The 19-year-old fighting to end malaria in her lifetime
Priscilla became a malaria youth advocate in Ghana after falling sick, leaving her no choice but to quit her job. Join her and Draw The Line Against Malaria.
Priscilla, aged 19, Ghana
It’s a familiar story. You ache, you shiver, you feel a fever coming on. Most likely another bout of malaria. Many of us just accept it. It’s always been there, right? We feel sick for a week, sometimes really sick, spending our days see-sawing between bed and bathroom.
When this familiar occurrence happened to Priscilla, from Accra, Ghana, she refused to accept this preventable and treatable disease as something she, or anyone else, should live with. And we don’t have to. The tools to stop it are at our fingertips, which is why young people like Priscilla are speaking up and taking action.
In 2019, Priscilla was too sick to go to work. Being in a fairly new job, she was reluctant to go to the hospital to get treated and risk being off work for so long.
But as the weeks went on, Priscilla felt worse and worse, and her new boss grew less and less understanding. With just Priscilla and her mum at home, things got difficult:
“It really put a lot of financial constraints on my family – especially my mother, because I live with a single mother – so it was really tough on our pockets … We have to buy medications ... and they were also really expensive ... at that time it was a really bad situation for me and my family as a whole.”
When Priscilla got better she decided enough was enough.
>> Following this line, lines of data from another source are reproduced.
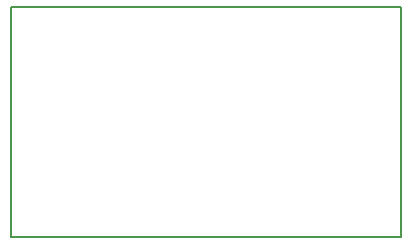
<source format=gbr>
G04 #@! TF.GenerationSoftware,KiCad,Pcbnew,(5.0.2)-1*
G04 #@! TF.CreationDate,2019-06-22T00:22:24-07:00*
G04 #@! TF.ProjectId,pic_beeper,7069635f-6265-4657-9065-722e6b696361,rev?*
G04 #@! TF.SameCoordinates,Original*
G04 #@! TF.FileFunction,Profile,NP*
%FSLAX46Y46*%
G04 Gerber Fmt 4.6, Leading zero omitted, Abs format (unit mm)*
G04 Created by KiCad (PCBNEW (5.0.2)-1) date 6/22/2019 12:22:24 AM*
%MOMM*%
%LPD*%
G01*
G04 APERTURE LIST*
%ADD10C,0.200000*%
G04 APERTURE END LIST*
D10*
X33000000Y-19500000D02*
X-20000Y-19500000D01*
X33020000Y0D02*
X33000000Y-19500000D01*
X0Y0D02*
X33020000Y0D01*
X0Y-19500000D02*
X0Y0D01*
M02*

</source>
She applied to be a youth advocate for Results UK via a Comic Relief funded project.
Upon being accepted for the programme, Priscilla received advocacy training and now works to rally local authorities and government to unlock funds to fight malaria.
“I have seen the deaths that go on, especially because of malaria, and … how people don’t consider this disease to be necessary to go to the hospital to check up and all that … I want people to know that the sooner they get to the hospital, the better their chances of cutting down financial costs and living longer as well ... I have [now] gotten the necessary training to be able to advocate for domestic resources in malaria in my country.”
Priscilla is one of many malaria youth advocates around the world who sees how the disease is holding Africa back.
That’s why she’s taken the time to feature in the Draw The Line Against Malaria campaign launch film: because she sees the potential of a world without malaria.
"We would have fewer deaths, especially with children and also with pregnant women. The financial lives of people would improve maximally. The productivity of human resources would shoot up, because people are always taking leaves from work."